**Data supplied**.
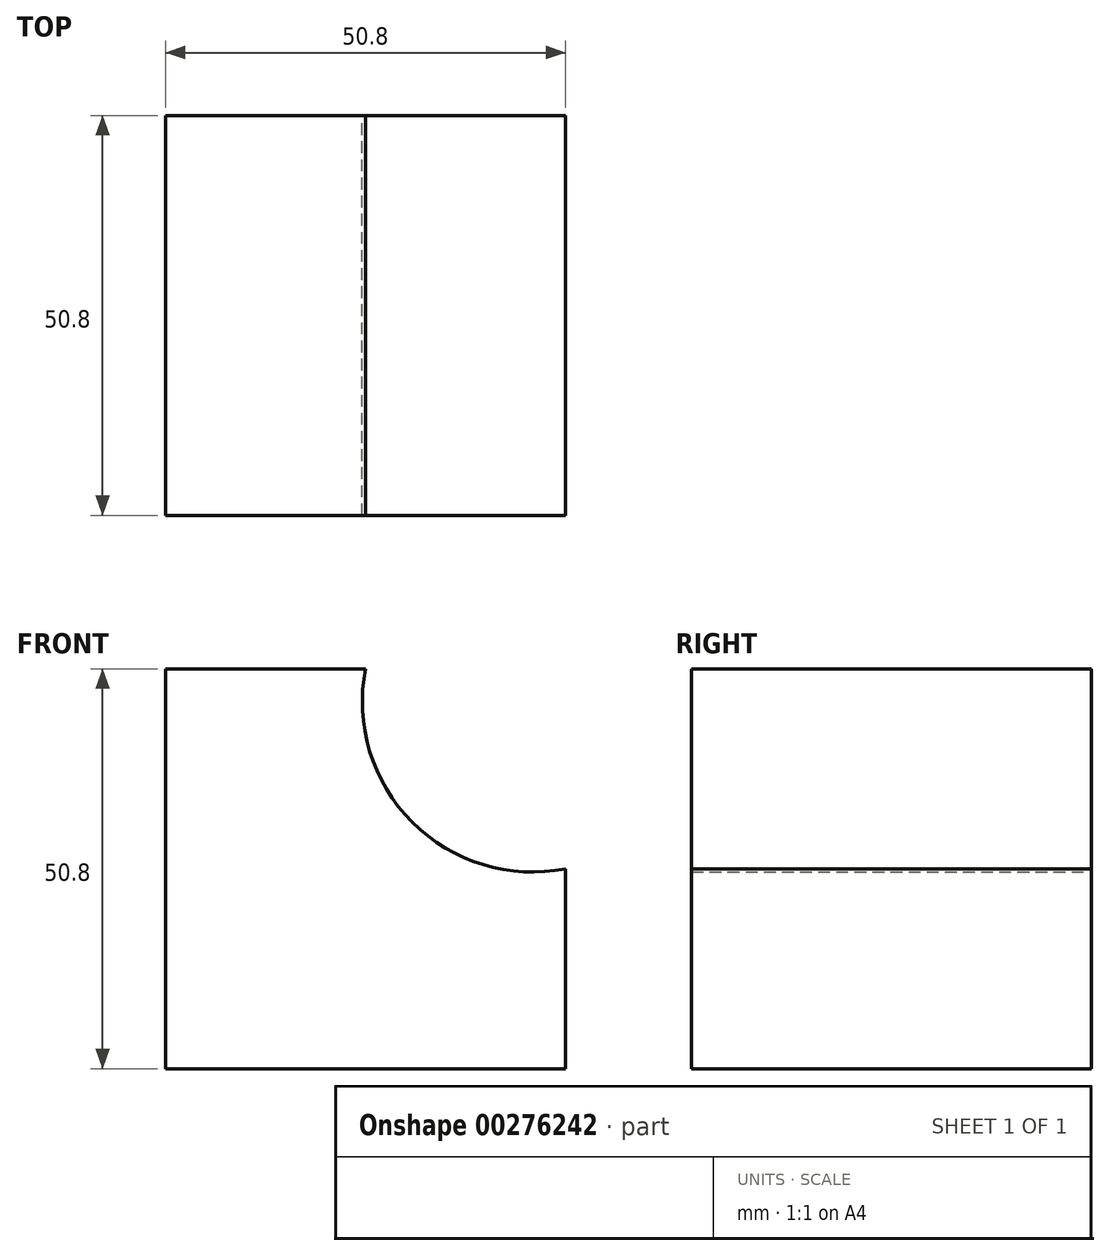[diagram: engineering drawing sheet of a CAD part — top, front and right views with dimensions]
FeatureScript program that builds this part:
annotation { "Feature Type Name" : "Feature", "Feature Type Description" : "" }
export const myFeature = defineFeature(function(context is Context, id is Id, definition is map)
    precondition{}
    {
        {
            var Q0;
            Q0=qCreatedBy(makeId("Front.planeOp"),FACE);
            var sketch = newSketch(context, id + "F0", { "sketchPlane" : qUnion([Q0])});
            skLineSegment(sketch, "E0", {"start": v(-69.97, 61.24) * mm, "end": v(-69.97, 10.44) * mm});
            skLineSegment(sketch, "E1", {"start": v(-69.97, 10.44) * mm, "end": v(-19.17, 10.44) * mm});
            skLineSegment(sketch, "E2", {"start": v(-19.17, 10.44) * mm, "end": v(-19.17, 35.84) * mm});
            skLineSegment(sketch, "E3", {"start": v(-69.97, 61.24) * mm, "end": v(-44.57, 61.24) * mm});
            skArc(sketch, "E4", {"start": v(-44.57, 61.24) * mm, "mid": v(-38.65, 41.76) * mm, "end": v(-19.17, 35.84) * mm});
            skSolve(sketch);
        }
        {
            var Q0;
            Q0 = qSketchRegion(id + "F0", true);
            extrude(context, id + "F1", {"entities" : qUnion([Q0]), "depth" : 50.8 * mm});
        }
    });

**Problem**.
Show each line of the material that contains the string "qUnion", copied in full.

**Worked answer**.
            var sketch = newSketch(context, id + "F0", { "sketchPlane" : qUnion([Q0])});
            extrude(context, id + "F1", {"entities" : qUnion([Q0]), "depth" : 50.8 * mm});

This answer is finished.